Analyst · Cowen and Company.

Got it. Last one is just sort of relatively quick one. Can you just touch on the wind side? Is there any other discussions that have perked up beyond Inox given the magnitude of the...

Daniel McGahn

Analyst · Cowen and Company.

Sure. Every quarter, there's somebody and there's interest in trying to license technology. We get inquiries about products that we don't have. And we have to look at is, is there an opportunity to develop a product or a solution that can meet a market need. What we're trying to articulate to the market is we're focused on getting this company to grow to a size where we can habitually generate cash. The good news is that we said that we would do this for the December quarter, and we're now reporting that we did it. In the remarks, we talked about that as well for the March quarter, and we'll all check back in the spring to see if we've done that again. So we're in good position.
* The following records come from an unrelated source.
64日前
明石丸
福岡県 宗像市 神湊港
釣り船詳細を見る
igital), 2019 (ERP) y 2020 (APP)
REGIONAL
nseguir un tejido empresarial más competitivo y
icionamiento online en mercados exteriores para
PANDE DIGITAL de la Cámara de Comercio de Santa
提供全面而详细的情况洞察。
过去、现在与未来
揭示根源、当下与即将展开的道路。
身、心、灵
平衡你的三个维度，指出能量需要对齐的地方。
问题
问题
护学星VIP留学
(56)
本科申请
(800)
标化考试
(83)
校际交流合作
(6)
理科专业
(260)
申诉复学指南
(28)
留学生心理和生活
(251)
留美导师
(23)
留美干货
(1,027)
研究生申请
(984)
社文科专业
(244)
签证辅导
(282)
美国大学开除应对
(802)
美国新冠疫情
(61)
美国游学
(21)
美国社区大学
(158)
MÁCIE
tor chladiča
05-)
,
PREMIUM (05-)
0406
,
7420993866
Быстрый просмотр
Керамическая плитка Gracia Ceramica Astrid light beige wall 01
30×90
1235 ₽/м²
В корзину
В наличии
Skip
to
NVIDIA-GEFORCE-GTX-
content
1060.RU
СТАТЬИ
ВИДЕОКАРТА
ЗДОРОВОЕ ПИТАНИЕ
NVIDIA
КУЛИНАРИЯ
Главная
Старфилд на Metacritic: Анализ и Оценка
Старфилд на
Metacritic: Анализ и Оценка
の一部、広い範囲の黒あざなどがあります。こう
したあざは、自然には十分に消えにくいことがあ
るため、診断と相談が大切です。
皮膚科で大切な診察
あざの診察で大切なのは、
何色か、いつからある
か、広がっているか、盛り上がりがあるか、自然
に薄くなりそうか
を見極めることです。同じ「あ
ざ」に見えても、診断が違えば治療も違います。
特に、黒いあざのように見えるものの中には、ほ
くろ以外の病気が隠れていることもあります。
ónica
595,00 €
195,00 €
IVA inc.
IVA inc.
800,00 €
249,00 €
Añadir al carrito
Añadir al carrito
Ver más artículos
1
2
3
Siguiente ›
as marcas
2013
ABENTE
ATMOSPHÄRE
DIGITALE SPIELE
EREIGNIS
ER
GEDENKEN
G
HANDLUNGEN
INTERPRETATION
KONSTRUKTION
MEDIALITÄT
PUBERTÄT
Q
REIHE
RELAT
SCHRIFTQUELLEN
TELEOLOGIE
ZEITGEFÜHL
We're focused on the things that are going to deliver the growth and get the company to -- revenues to grow to the size that's necessary to generate cash. That does not mean that there aren't additional opportunities. We tend on these calls and when we're out speaking in public to not talk about those because we don't want to confuse investors or make investors believe that something dramatic is going to change in the next 1 to 2 quarters. The things that we work on for new product development, for new partnerships, these things take year to years. And the good news is, given the stability in the company, that becomes more and more the focus of the team, is how we grow and how we get there.

Operator

Operator

[Operator Instructions] And speakers, it does appear we have no further questions at this time. I will now hand it back over to you for any additional or closing remarks.

Daniel McGahn

Analyst

Thanks, Tanisha, and thanks, everybody, for their attention. This was a great quarter. I don't want to undersell it. I mean, we thought it was going to be good. It turned out to be great. A bunch of things happened that turned up to be very, very good for the company. I think the balance sheet is in a great position today. We're getting -- looking at the March quarter, we're saying it's going to continue to be in a great position. What the company is now focused on is supporting Inox with their growth, making sure that we are doing our best job in selling and installing and commissioning D-VAR units across the globe but really making sure that we birth properly these new offerings, the Ship Protection System product, which we do have a contract for; and the Resilient Electric Grid product, which we do have a contract for. So we're in a really good position. We're looking forward to come back to you in the springtime and report again, hopefully, making more progress in the company. But things are really haven't been in this position in a long, long time. I think and one could argue that this is probably the best position the company has ever been in terms of revenue diversity globally and revenue diversity from business unit or product line standpoint. That's what we're trying to build. The basic pieces are in place. Now we look forward to continuing to look to grow revenues over the coming years. Thank you, everybody. We appreciate your time and attention, and we'll talk to you soon.

Operator

Operator

And that does conclude today's program. We'd like to thank you for your participation. Have a wonderful day, and you may disconnect at any time.